What was love to you then?
Being honest about our desire for a good thing and our complicity in settling for a lesser one
How to make a writer go mad? Give her eye surgery and tell her she can’t read, write, or watch anything for a few days. Want to double the madness? Give her two different eye surgeries in her two different eyes so she feels cross-eyed and near blind, and if she even attempts to strain and cheat, she will deeply regret it.
Yesterday, finally 72 hours out from lasik in my right eye and PRK in my left, I donned an eye patch for my left eye and read Shannon (Bonne) Harris’s book in one seating. It is not a challenging read, merely a series of vignettes from the past nearly thirty years of her life as a part of Covenant Life Church, married to evangelical superstar, author and pastor of CLC, Joshua Harris.

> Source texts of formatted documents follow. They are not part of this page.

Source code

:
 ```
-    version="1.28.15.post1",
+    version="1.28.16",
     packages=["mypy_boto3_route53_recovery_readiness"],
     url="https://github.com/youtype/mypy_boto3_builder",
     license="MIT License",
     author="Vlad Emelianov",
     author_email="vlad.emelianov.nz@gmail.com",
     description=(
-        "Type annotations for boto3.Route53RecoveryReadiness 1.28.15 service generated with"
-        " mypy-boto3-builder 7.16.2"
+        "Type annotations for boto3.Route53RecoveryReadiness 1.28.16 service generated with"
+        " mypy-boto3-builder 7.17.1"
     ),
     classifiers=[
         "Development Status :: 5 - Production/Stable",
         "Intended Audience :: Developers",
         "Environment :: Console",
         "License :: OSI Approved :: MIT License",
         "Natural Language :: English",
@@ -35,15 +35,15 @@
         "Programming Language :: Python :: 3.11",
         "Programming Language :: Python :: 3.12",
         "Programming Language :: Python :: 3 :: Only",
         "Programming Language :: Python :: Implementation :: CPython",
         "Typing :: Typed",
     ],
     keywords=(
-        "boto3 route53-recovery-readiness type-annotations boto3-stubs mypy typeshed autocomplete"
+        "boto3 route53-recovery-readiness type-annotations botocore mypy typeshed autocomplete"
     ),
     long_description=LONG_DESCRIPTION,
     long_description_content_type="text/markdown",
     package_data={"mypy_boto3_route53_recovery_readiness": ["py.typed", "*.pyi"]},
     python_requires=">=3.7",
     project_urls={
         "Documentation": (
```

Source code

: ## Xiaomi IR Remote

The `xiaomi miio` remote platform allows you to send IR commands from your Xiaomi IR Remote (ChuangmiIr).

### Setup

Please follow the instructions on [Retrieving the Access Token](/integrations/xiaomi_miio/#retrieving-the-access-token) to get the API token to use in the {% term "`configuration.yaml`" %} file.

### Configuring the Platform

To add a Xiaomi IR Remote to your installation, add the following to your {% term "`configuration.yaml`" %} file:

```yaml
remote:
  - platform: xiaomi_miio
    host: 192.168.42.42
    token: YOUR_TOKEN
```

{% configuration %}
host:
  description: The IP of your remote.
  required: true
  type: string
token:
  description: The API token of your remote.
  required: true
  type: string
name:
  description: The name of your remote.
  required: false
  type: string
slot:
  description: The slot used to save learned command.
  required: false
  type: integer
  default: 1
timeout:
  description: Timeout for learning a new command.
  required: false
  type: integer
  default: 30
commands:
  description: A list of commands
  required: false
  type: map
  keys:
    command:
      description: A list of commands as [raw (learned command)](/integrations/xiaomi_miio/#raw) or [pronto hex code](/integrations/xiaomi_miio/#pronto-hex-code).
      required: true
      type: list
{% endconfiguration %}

Shannon and I never crossed with one another (to my knowledge), though my parents were homeschool pioneers and peers with the Harrises, speaking on the same panels and on the same conference circuit across the country (someday I’ll tell you about those years of my life…) around the time Joshua was a rising star. Every single girl I knew had a copy of I Kissed Dating Goodbye and half of us probably secretly dreamed about becoming Mrs. Harris.
I have a lot of sympathy and empathy for Shannon’s story, not just because of its overlap with mine, but because I think, in some regard, it is the story of every woman who came of age in the 90s and early aughts of the church. Other generations have their own common stories, but this one is ours. I feel a lot of tenderness toward women who wanted to be loved, be accepted, be known, and were willing to twist and turn themselves into whatever form that love, acceptance, and knowing would come. The problem for Shannon, and me and so many of you, is that love, acceptance, and knowing never came in the ways it was promised or even believed to be delivered.